On Tue, Nov 5, 2019 at 9:06 AM John Stultz john.stultz@linaro.org wrote:
On Tue, Nov 5, 2019 at 2:29 AM Will Deacon will@kernel.org wrote:
Hi John,
On Mon, Nov 04, 2019 at 05:16:42PM -0800, John Stultz wrote:
On Tue, Oct 29, 2019 at 8:31 AM Catalin Marinas catalin.marinas@arm.com wrote:
Shared and writable mappings (__S.1.) should be clean (!dirty) initially and made dirty on a subsequent write either through the hardware DBM (dirty bit management) mechanism or through a write page fault. A clean pte for the arm64 kernel is one that has PTE_RDONLY set and PTE_DIRTY clear.
The PAGE_SHARED{,_EXEC} attributes have PTE_WRITE set (PTE_DBM) and PTE_DIRTY clear. Prior to commit 73e86cb03cf2 ("arm64: Move PTE_RDONLY bit handling out of set_pte_at()"), it was the responsibility of set_pte_at() to set the PTE_RDONLY bit and mark the pte clean if the software PTE_DIRTY bit was not set. However, the above commit removed the pte_sw_dirty() check and the subsequent setting of PTE_RDONLY in set_pte_at() while leaving the PAGE_SHARED{,_EXEC} definitions unchanged. The result is that shared+writable mappings are now dirty by default
Fix the above by explicitly setting PTE_RDONLY in PAGE_SHARED{,_EXEC}. In addition, remove the superfluous PTE_DIRTY bit from the kernel PROT_* attributes.
Fixes: 73e86cb03cf2 ("arm64: Move PTE_RDONLY bit handling out of set_pte_at()") Cc: stable@vger.kernel.org # 4.14.x- Cc: Will Deacon will@kernel.org Signed-off-by: Catalin Marinas catalin.marinas@arm.com
Hey, So I'm not yet sure why, but I've just validated that this patch is causing trouble with booting AOSP on HiKey960 with 5.4-rc6 (-rc5 works fine).

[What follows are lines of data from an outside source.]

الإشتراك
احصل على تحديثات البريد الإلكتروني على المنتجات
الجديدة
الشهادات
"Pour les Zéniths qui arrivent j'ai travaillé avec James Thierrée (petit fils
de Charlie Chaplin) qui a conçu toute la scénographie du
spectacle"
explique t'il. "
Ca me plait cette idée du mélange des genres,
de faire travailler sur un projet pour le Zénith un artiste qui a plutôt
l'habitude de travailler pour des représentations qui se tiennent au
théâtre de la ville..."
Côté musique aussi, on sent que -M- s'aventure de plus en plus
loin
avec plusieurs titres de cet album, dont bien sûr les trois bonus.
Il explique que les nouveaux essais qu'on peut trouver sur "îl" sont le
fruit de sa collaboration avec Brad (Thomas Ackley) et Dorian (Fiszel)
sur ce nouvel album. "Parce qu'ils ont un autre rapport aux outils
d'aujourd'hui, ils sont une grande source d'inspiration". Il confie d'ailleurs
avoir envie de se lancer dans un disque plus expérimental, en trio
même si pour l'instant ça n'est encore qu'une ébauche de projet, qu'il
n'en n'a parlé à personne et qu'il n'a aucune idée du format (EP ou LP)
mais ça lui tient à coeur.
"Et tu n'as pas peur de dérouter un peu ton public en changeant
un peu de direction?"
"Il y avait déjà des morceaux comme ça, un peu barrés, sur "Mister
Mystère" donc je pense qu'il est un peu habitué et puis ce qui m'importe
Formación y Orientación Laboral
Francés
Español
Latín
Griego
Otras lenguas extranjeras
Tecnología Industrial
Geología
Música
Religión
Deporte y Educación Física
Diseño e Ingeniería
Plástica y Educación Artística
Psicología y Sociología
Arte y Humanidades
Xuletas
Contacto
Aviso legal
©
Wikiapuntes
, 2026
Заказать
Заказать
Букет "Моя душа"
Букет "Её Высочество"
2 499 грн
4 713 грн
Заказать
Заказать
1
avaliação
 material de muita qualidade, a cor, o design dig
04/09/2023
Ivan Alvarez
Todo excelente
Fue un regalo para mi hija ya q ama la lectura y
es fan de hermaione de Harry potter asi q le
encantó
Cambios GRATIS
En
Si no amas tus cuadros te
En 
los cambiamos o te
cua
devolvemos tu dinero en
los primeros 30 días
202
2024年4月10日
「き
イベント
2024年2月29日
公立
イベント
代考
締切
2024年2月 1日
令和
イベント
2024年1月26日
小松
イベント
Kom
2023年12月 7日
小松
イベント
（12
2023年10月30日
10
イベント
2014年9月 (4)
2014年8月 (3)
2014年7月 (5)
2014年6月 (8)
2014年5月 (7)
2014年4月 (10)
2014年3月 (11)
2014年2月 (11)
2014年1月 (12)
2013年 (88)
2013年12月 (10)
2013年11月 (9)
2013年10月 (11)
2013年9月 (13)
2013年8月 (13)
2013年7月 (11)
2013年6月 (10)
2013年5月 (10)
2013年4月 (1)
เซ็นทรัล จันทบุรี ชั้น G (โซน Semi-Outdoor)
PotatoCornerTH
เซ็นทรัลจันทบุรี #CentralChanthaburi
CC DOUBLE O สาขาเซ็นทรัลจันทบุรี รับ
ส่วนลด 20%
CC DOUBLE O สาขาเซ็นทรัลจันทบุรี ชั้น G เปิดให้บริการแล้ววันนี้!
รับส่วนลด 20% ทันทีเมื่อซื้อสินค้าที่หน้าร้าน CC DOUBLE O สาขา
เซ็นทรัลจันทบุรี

Hmm. Annoying this wasn't spotted by CI.
Its odd, because the system does boot and is alive, but seems to stall out at the boot animation, and userland never finishes coming up to the home screen. It just sits there without a useful error message that I can find so far. Reverting just this patch seems to solve it and it boots all the way.
Given that I don't think the HiKey960 supports h/w DBM, my initial guess is that the GPU is stuck on a page fault.
I'll try to dig further to see what might be going on (the mali driver is a prime suspect here), but I wanted to raise the flag since we're at the end of the -rc cycle.
What exactly are you using for the mali driver?
I've got an old r10p0 bifrost blob we were given and kernel patches I've carried forward since then.
Again, I don't want to distract you too much for something that may be related to a blob driver. I mostly just wanted to raise a flag in case there was something off that might affect others.
Just as a further detail (about to close up for the day), I'm also seeing this issue on the HiKey board as well. Similarly reverting 747a70e60b72 resolves it. Its a mali blob driver too, but a different one (utgard) which makes me suspect this might be a real issue w/ something in AOSP.
I'll be testing on a db845c tomorrow morning to see if I can trigger it there as well.
thanks -john